OPS: Operations Per Second, computed as 1 / Mean
============================== 1 passed in 1.55s ===============================
To visualize it:
pytest --benchmark-histogram
This will provide an SVG file that has the histogram of the performance. Pytest-benchmark runs the code several times to give us a median value.
Note: Pytest-benchmark gives us an accurate picture as opposed to finding the difference between the times at the start and end of a function. It accounts for asynchronous code too.
The Importance of Negative Test Cases
Some time ago, I was watching this video(The Most Common Cognitive Bias) by Veritasium and I realized that the learnings from the video can directly be applied to writing tests for code.
Here is what I gathered:
- There was a theory that all swans are white. So every white swan that you come across makes you think, “Yeah the theory is pretty good”.
- People in the video are asking a question for which they expect the answer to be yes.
- But you want to get to the NOs because that is much more information for you than the yes. A “yes” confirms what you are thinking, and a “no” breaks what you are thinking.
- The scientific way to prove that something is true is to constantly try and disprove it. Only when we are not able to disprove it, we must be getting closer to something true.
- If you think something is true, you need to try as hard as you can to disprove it. That is the only way to not fool yourself. Every "no" is part of the answer leading to "yes".
- Cognitive Bias is such that humans generally want to confirm the truth with similar data (pattern matching), not get closer to the truth by proving false data (edge case detection). Both have value, but the latter is critical. (a comment on the same video)
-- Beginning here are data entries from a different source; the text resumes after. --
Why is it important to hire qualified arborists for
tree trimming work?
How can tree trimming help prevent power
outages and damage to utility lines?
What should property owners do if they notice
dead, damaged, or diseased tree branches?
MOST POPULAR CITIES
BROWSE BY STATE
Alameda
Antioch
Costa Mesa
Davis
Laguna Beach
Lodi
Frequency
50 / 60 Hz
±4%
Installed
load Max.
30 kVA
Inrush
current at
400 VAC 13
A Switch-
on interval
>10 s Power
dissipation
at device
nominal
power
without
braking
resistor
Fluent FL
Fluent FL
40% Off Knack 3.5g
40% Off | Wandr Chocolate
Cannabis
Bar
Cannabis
Applying it to Writing Tests
Trying to apply what we learned above: Suppose there is a function that takes in a list of numbers and returns True/False based on if the numbers follow a certain pattern or not. Considering the code implementation as a black box (which can happen if you are new to the project or if the code is hard to read), how would you go ahead and write the test cases?
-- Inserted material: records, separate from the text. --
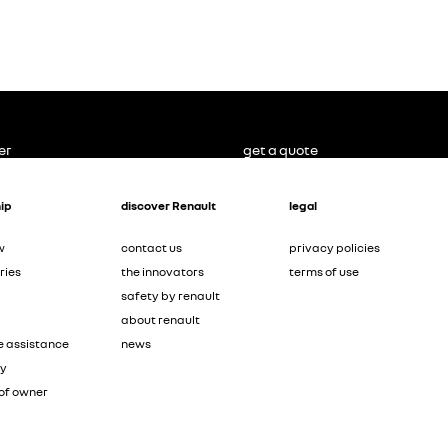
er
get a quote
ip
discover Renault
legal
w
contact us
privacy policies
ries
the innovators
terms of use
safety by renault
about renault
e assistance
news
ty
of owner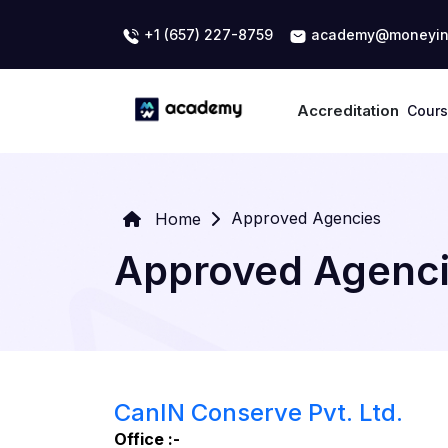
+1 (657) 227-8759
academy@moneyin
Accreditation
Cour
Approved Agencies
Home
Approved Agenc
CanIN Conserve Pvt. Ltd.
Office :-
- You can write a test case with 2, 4, and 8 and you get
True
as the result. This is a positive test case. - Now you can write N such test cases where you expect
True
as the result. Let’s say you think the pattern is “multiply by 2“. Multiple positive test cases will strengthen your belief that you’ve figured out the pattern. But also this can lead to bias. - Instead, once you have a hypothesis, the best way to verify it is to disprove it.
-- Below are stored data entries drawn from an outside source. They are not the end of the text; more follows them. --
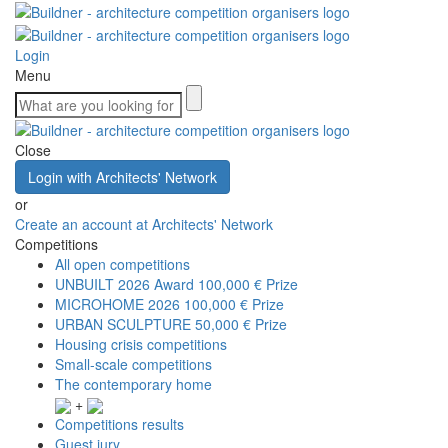
Login
Menu
Close
Login with Architects' Network
or
Create an account at Architects' Network
Competitions
All open competitions
UNBUILT 2026 Award
100,000 € Prize
MICROHOME 2026
100,000 € Prize
URBAN SCULPTURE
50,000 € Prize
Housing crisis competitions
Small-scale competitions
The contemporary home
+
Competitions results
Guest jury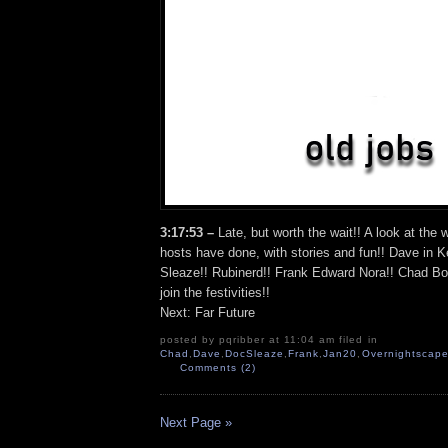
3:17:53 –
Late, but worth the wait!! A look at th
hosts have done, with stories and fun!! Dave in 
Sleaze!! Rubinerd!! Frank Edward Nora!! Chad Bo
join the festivities!!
Next: Far Future
posted by pqribber at 11:04 am filed in
Chad
,
Dave
,
DocSleaze
,
Frank
,
Jan20
,
Overnightscape
Comments (2)
Next Page »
- So as the second test case, you can write 2, 4, and 7 and expect to get
False
. Surprise! you getTrue
again. This negative test case helped you avoid cognitive bias. - After some iterations, you’ve formed a hypothesis that the pattern is “numbers in ascending order“. You write some positive test cases. Now you have a stronger hypothesis. Then you write a negative test case (input: 2, 5, 1) and expect to get
False
. Once your negative test case also passes, that’s when you can be more confident about your hypothesis. - Positive and Negative test cases together give us double confirmation of our hypothesis.
Misc Learnings
- If your function code is reading any value from environment variables, configuring pytest will have issues. To solve this, you can create a
.env
file with all the environment variables. Post this, you can configure pytest with VSCode python. - Every statement in a Makefile runs in separate sessions.